Abdominal ultrasound done by a skilled ultrasonographer may actually identify a PSS and/or an abnormally small liver. Other advanced diagnostic imaging techniques include portovenography, transcolonic or colorecytal portal scintigraphy and radiographic mesenteric portography. Mesenteric portography is considered to be the gold standard for diagnosing a PSS. A liver biopsy is recommended in almost all cases of suspected portosystemic shunts, to assess the nature and extent of liver damage.
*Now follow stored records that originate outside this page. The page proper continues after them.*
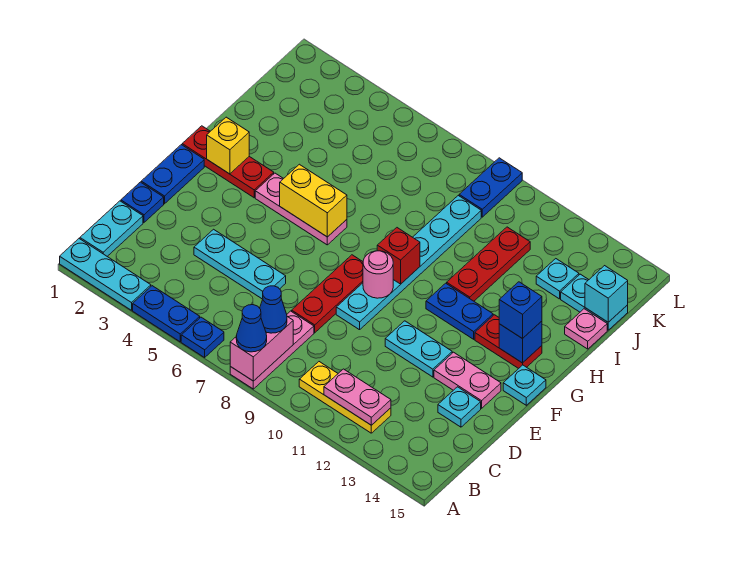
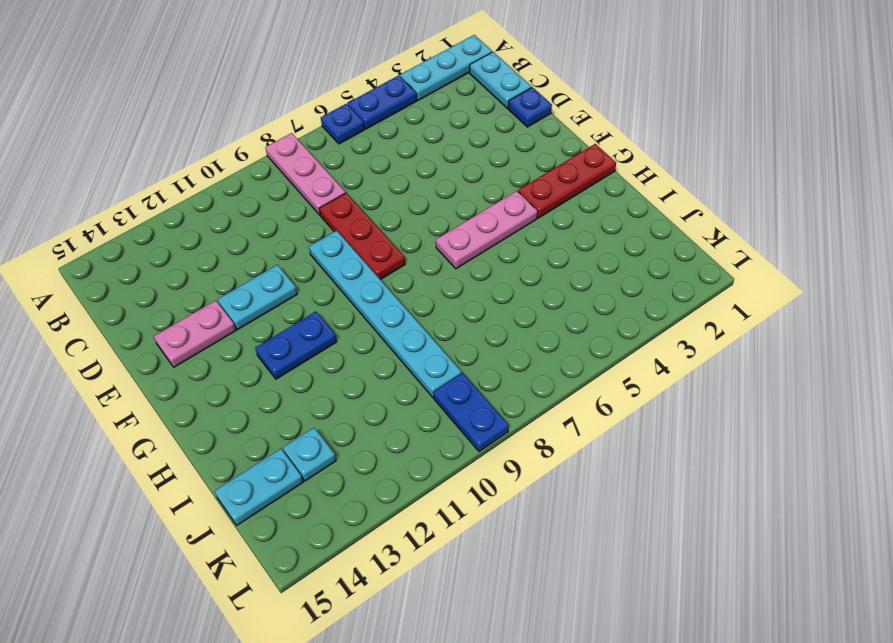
none -> yellow 1x3 plate [299,362,391,433]
none -> cyan 1x3 plate [194,229,286,299]
none -> cyan 1x1 plate [438,387,481,427]
none -> blue 1x2 plate [141,145,204,204]

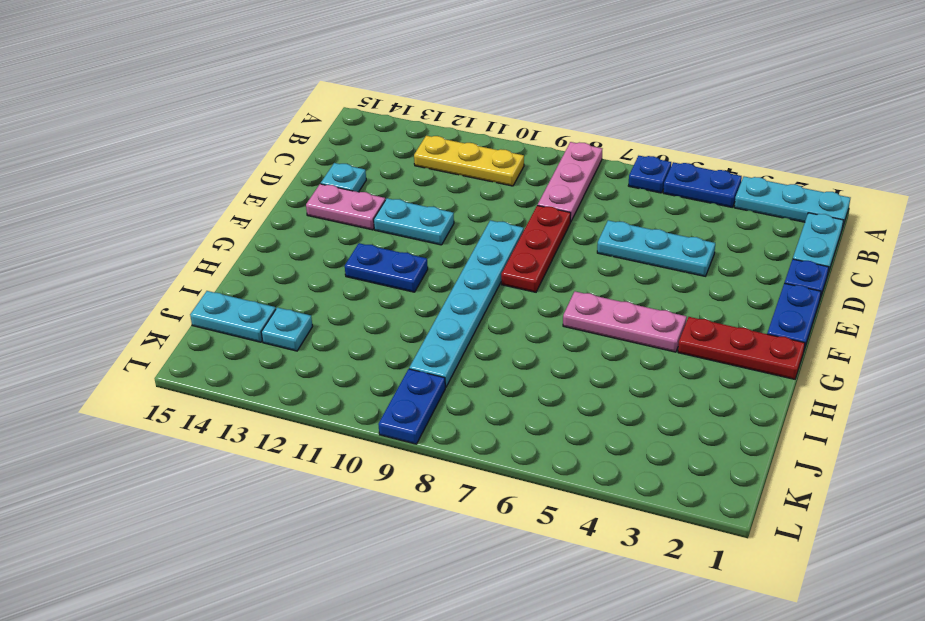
none -> cyan 1x1 plate [503,365,546,405]
none -> red 1x2 plate [475,315,542,369]
none -> red 1x3 plate [447,227,530,301]
none -> pink 1x1 plate [565,309,607,349]

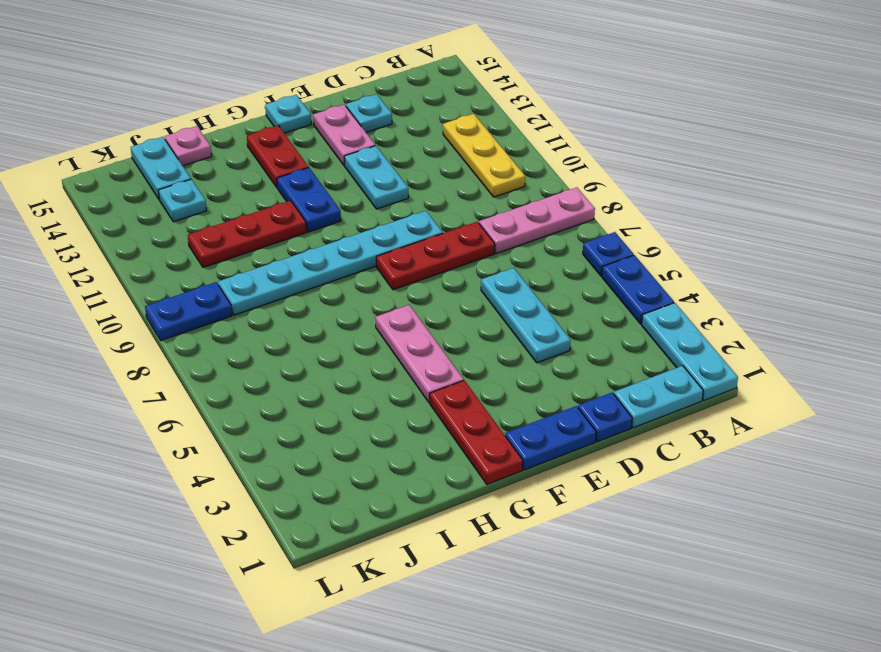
none -> pink 1x2 brick [230,317,293,381]
none -> pink 1x2 plate [324,369,391,425]
none -> pink 1x1 round brick [363,251,393,298]
none -> yellow 1x1 brick [207,117,249,174]

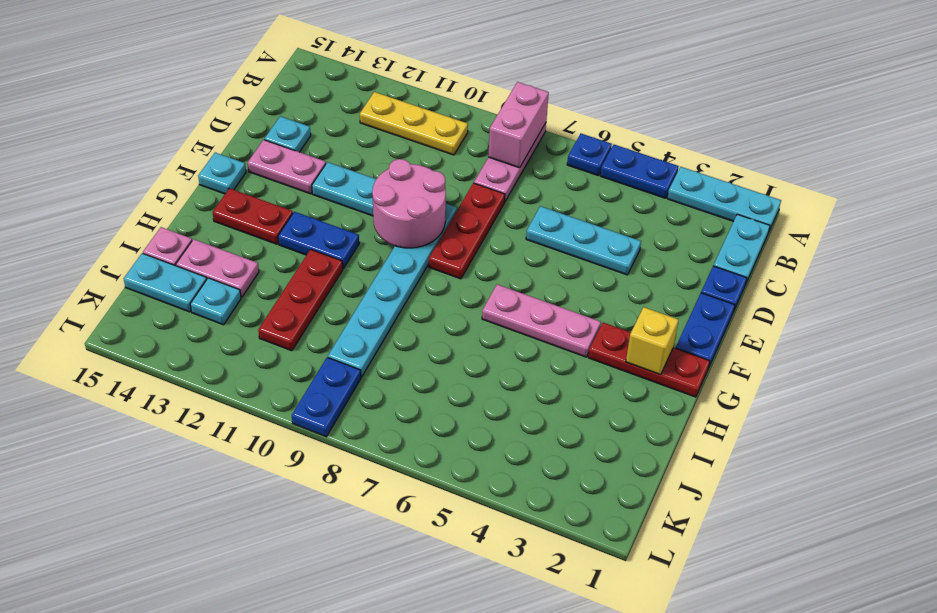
pink 2x2 round brick [372,159,446,248] -> pink 1x1 round brick [363,251,393,298]
pink 1x2 plate [176,239,259,297] -> pink 1x2 plate moved to [324,369,391,425]
none -> yellow 1x2 brick [280,164,347,237]
none -> red 1x1 brick [377,228,420,284]
none -> blue 1x1 brick [499,321,542,363]
none -> cyan 1x1 brick [585,266,628,322]

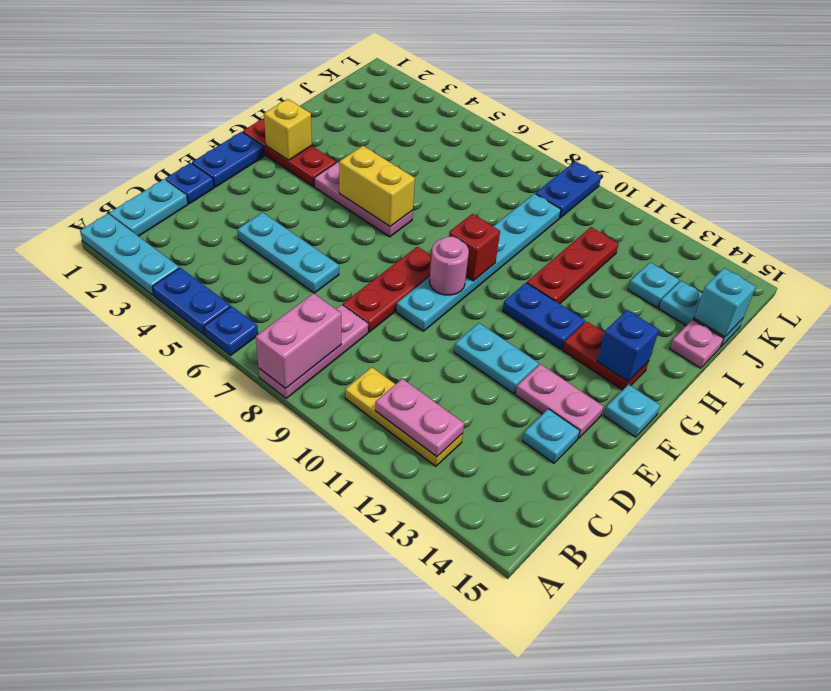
none -> blue 1x1 cone [236,305,267,352]
none -> blue 1x1 cone [260,286,287,333]
none -> blue 1x1 brick [499,282,542,339]

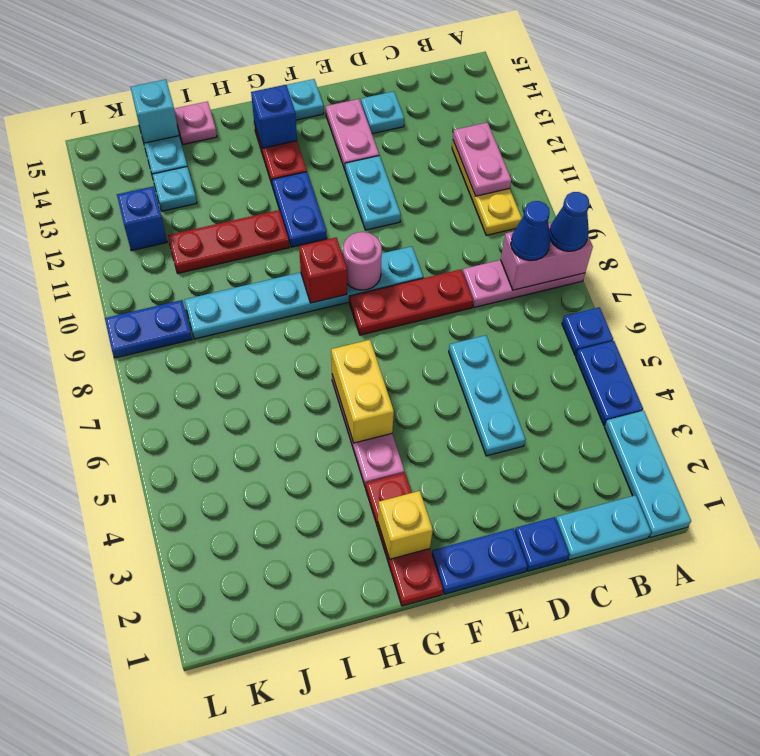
blue 1x1 brick [117,186,167,251] -> blue 1x1 brick moved to [499,282,542,339]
A fine needle aspirate can also be taken, but while it is a less invasive procedure than a biopsy it does not provide as good a sample for diagnostic purposes. Radiographic studies using contrast media are also available to diagnose a PSS. Many of these tests are only available at specialized referral centers and at veterinary teaching hospitals.
Puppies of high-risk breeds can be screened for portosystemic shunts by measuring the concentration of bile acids and/or ammonia in their blood. Unfortunately, these tests can have false positive results, and no puppy should be labeled as having a PSS - and certainly should not be euthenized - based solely on the results of a blood test. The best way to diagnose a PSS is through abdominal ultrasound. This technique is highly specific and very sensitive for the diagnosis of a portosystemic shunt.